Before I became one myself, a beekeeper once told me that the first year of beekeeping is the easiest because the bees show you what to do. While I really hope that my first year was not my easiest, I understand why this wise person shared this with me. The bees do show you what to do, by showing you precisely what NOT to do. They let you know when you have upset them or when you have made a mistake. The truth can really hurt.


One of my first-year beekeeper lessons was that I should not have used a blade to whittle an entrance reducer when I had never used such a tool before. Eager to get to my next task, I sliced into my finger and damaged a nerve. Earlier this week, my little apprentice and I split our two hives to make four. I picked up my smoker by the wrong end, and it took time for me to realize that it was burning my finger, the one that had been deadened by the injury.


I didn't feel the pain; at least, I didn't feel it right away. My son didn't understand what was happening to him until one day, it was all too much. A lifetime of being the underdog, of needing support through his days, of playing his best part despite the push and pull of a neurological system that beats to its own drum...a lifetime of trying to stand tall from the bottom of the charts...took a harsh turn.
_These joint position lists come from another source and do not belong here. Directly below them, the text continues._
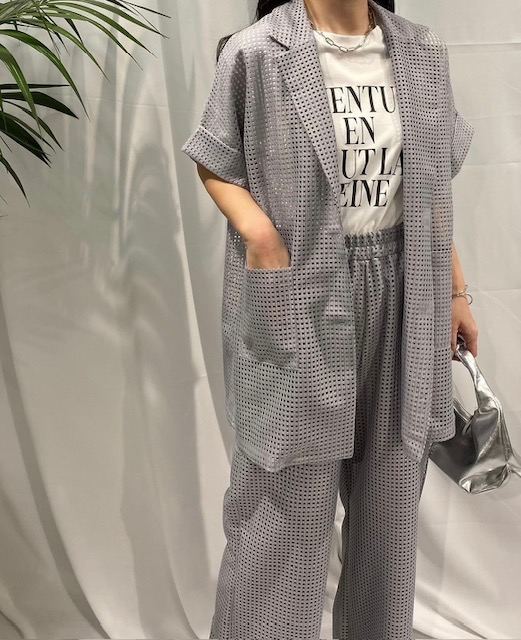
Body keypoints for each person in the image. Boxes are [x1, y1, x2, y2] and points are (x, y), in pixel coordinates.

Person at [181, 0, 479, 638]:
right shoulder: (258, 51)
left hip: (408, 294)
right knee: (282, 509)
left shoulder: (423, 51)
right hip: (303, 292)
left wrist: (456, 291)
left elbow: (430, 186)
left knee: (390, 509)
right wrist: (260, 235)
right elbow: (215, 157)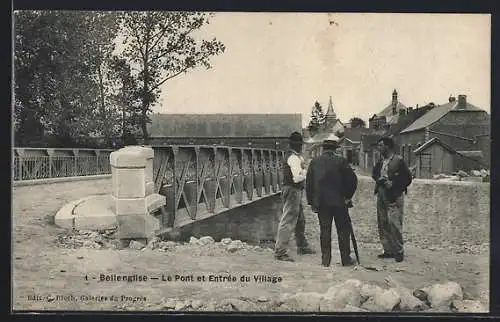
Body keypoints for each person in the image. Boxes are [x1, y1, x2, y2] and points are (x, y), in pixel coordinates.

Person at [305, 135, 358, 267]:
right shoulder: (341, 161)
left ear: (323, 149)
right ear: (335, 149)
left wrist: (312, 202)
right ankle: (345, 259)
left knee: (324, 230)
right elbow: (352, 180)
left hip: (322, 203)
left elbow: (309, 183)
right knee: (343, 230)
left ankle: (325, 260)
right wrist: (347, 197)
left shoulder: (315, 162)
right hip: (340, 202)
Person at [274, 131, 315, 262]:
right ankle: (280, 251)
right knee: (288, 220)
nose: (301, 147)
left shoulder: (294, 156)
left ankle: (302, 245)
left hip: (292, 190)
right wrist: (305, 172)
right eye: (300, 145)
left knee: (300, 219)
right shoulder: (294, 158)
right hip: (293, 190)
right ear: (298, 146)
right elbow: (297, 178)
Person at [372, 136, 413, 262]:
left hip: (394, 194)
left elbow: (407, 178)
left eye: (381, 145)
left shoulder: (398, 160)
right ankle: (388, 249)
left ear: (387, 147)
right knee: (383, 222)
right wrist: (379, 180)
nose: (379, 148)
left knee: (394, 223)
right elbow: (374, 173)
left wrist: (393, 183)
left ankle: (399, 250)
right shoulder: (381, 161)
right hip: (381, 193)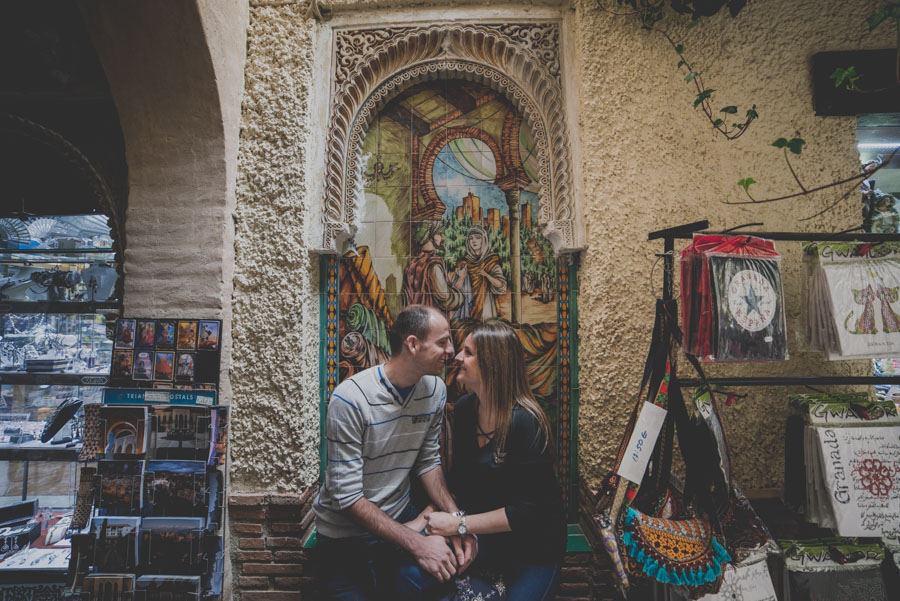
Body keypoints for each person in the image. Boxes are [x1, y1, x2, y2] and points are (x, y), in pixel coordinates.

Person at [314, 304, 477, 600]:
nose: (451, 351)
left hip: (403, 524)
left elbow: (428, 461)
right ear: (412, 345)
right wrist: (418, 544)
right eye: (442, 342)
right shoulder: (350, 400)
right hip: (346, 544)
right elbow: (347, 498)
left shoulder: (434, 390)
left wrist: (457, 520)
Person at [424, 321, 566, 601]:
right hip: (489, 543)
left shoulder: (527, 422)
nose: (457, 357)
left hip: (535, 550)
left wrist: (460, 526)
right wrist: (457, 530)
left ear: (493, 363)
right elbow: (463, 485)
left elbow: (527, 512)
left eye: (468, 352)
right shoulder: (465, 410)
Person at [402, 221, 464, 317]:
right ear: (429, 236)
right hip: (432, 322)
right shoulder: (433, 265)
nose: (443, 238)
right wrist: (460, 283)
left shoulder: (413, 263)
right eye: (439, 233)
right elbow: (445, 298)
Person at [452, 225, 507, 321]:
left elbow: (501, 286)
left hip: (486, 308)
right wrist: (461, 278)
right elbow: (454, 292)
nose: (474, 241)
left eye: (477, 238)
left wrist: (486, 275)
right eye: (471, 238)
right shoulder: (464, 263)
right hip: (466, 310)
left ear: (484, 240)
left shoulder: (491, 261)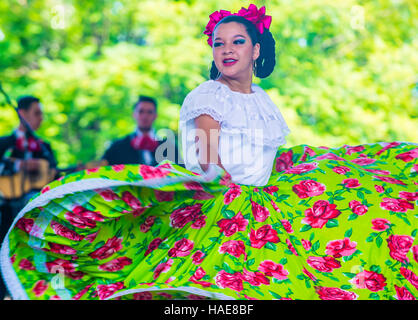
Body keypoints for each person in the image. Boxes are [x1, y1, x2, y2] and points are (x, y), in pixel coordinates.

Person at [1, 4, 417, 301]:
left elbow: (268, 155)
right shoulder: (208, 95)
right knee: (210, 293)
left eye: (238, 41)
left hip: (268, 198)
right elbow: (207, 159)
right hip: (223, 206)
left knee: (372, 214)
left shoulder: (264, 99)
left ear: (256, 50)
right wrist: (221, 186)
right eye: (219, 44)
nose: (227, 49)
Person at [0, 95, 57, 299]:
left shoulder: (44, 148)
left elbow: (54, 176)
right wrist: (19, 165)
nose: (41, 118)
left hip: (33, 218)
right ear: (21, 114)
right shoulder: (4, 143)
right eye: (36, 113)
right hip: (4, 212)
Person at [102, 95, 182, 167]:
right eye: (141, 111)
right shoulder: (118, 146)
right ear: (134, 114)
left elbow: (181, 173)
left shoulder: (169, 147)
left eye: (149, 112)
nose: (145, 116)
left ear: (155, 116)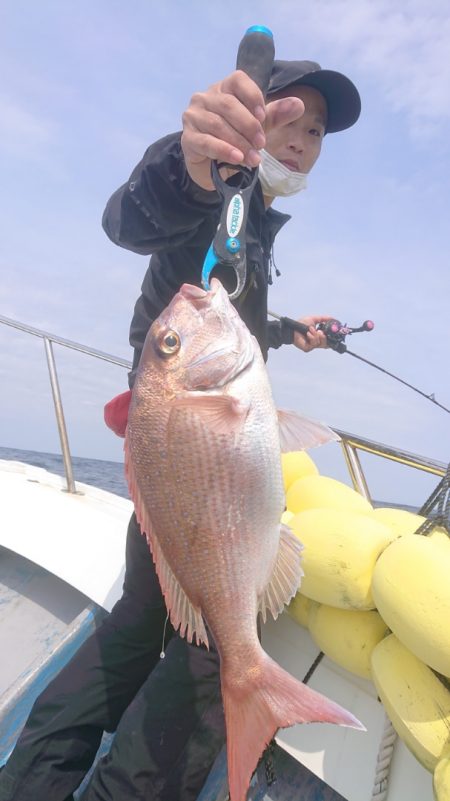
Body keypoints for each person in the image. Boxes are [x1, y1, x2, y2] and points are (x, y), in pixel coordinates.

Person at [0, 58, 360, 801]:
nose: (303, 140)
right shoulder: (217, 187)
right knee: (207, 653)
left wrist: (293, 331)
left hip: (183, 462)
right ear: (255, 116)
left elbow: (229, 312)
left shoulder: (251, 221)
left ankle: (26, 782)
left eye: (317, 131)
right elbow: (137, 219)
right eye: (291, 117)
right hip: (191, 456)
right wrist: (189, 160)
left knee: (136, 622)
Most of the school year has been an impossible struggle for this child with a heart so big it is unfathomable how it can be contained in his tiny body. At school, he was barely recognizable as the boy who had been celebrated for his kindness the year before. It just wasn't working, and he knew it. After recovering with a few days of unlimited dirt bike rides and trips with me to my appointments which occasionally included detours for iced lattes, he shared his revelation...which must have come to him on our long car ride home from Trader Joe's: he thought it was actually good that he burst from the school when he was so mad; it was the only way to really let it be known what he needed. It was the only way to communicate that he was about to break.


Half an hour before, I had turned my head at the sound of a jar of pasta sauce that had slipped from someone's hand and smashed in the aisle. While I went back to filling my cart after that first glance, my son stepped up to assist with cleaning up a mess that he hadn't made. That is the version of this boy that I hope the world can see.


Through these trials of parenting, I have tried to listen to the voices inside my head, to fuel the fires for fear that my child's needs are misunderstood. Sometimes, though, it's not my voice that matters. It's the brave child that steps up to be heard, because he knows there is no other way. That's what matters. He is what matters.


I watched him today at one o'clock in the afternoon, his entire twelve-year-old frame folded up on one cushion of the couch as he slept. He had put in a couple of hours moving topsoil and driving the tractor with his dad before he worked on his school assignments, and he needed the rest as fuel for the journey...whichever journey is yet to come.


We don't know what's going to happen. We do know, though, that our child knows better than any of the rest of us what he really needs.


"I believe that for his escape he took advantage of the migration of a flock of wild birds."

--Antoine de Saint Exupery, The Little Prince


There were no wild birds involved in his escape, but he did come home to 27 chickens. And I really can use his help with the hives.